Lockheed Martin Corporation (NYSE: LMT) has won a nearly 250-million-dollar contract with NASA to build a plane which is expected to be capable of supersonic speed without creating the traditional sonic boom.
According to CNBC, this NASA contract is valued at $247.5 million with cost, and will allow the defense contractor’s secretive Skunk Works division to continue the development of Lockheed Martin’s Quiet Supersonic Technology (QueSST) aircraft.
"We look forward to applying the extensive work completed under QueSST to the design, build and flight test of the X-plane, providing NASA with a demonstrator to make supersonic commercial travel possible for passengers around the globe," program manager Peter Losifidis said in a statement.
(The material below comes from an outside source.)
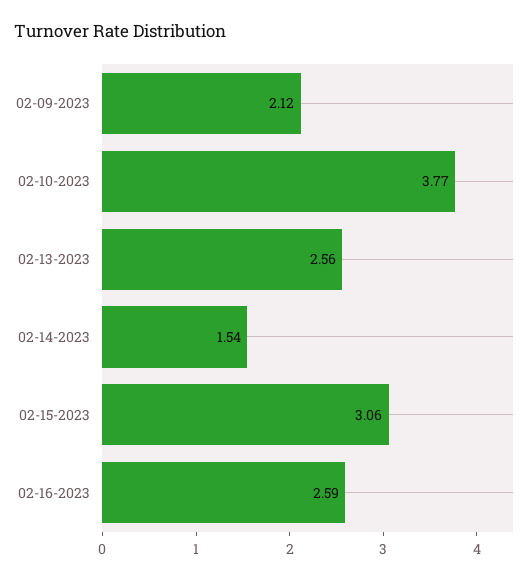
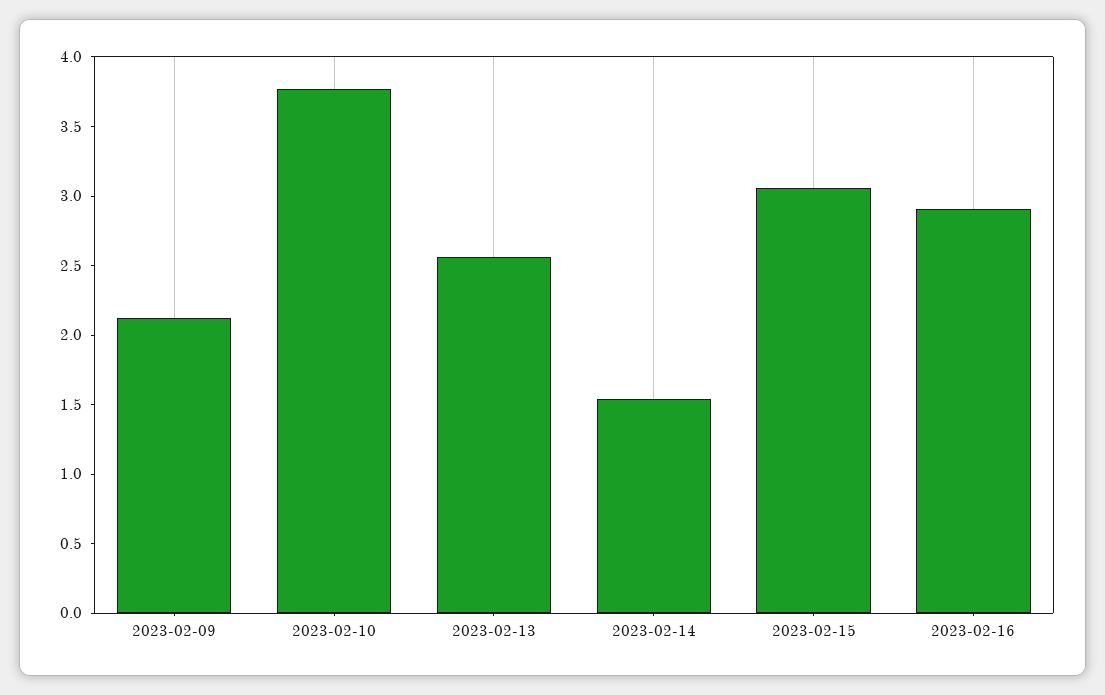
02-16-2023: 2.59 -> 2.9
Lockheed Martin has agreed to develop an experimental plane which will cruise 55,000 feet and reach speeds of about 940 mph. Additionally, NASA expects the new aircraft to create a sound of less than half the noise level — or more akin to the sound of a closing car door.
Current regulations ban commercial supersonic aircraft from operating over land, but Lockheed Martin and NASA will be trying to overturn the regulations through noise reduction. The new experimental plane is designed to return supersonic passenger air travel to routes over land.
The X-plane will be built at Lockheed Martin in Palmdale, California. Lockheed Martin will have a prototype for NASA to test fly by the end of 2021, under the low-boom flight demonstration contract.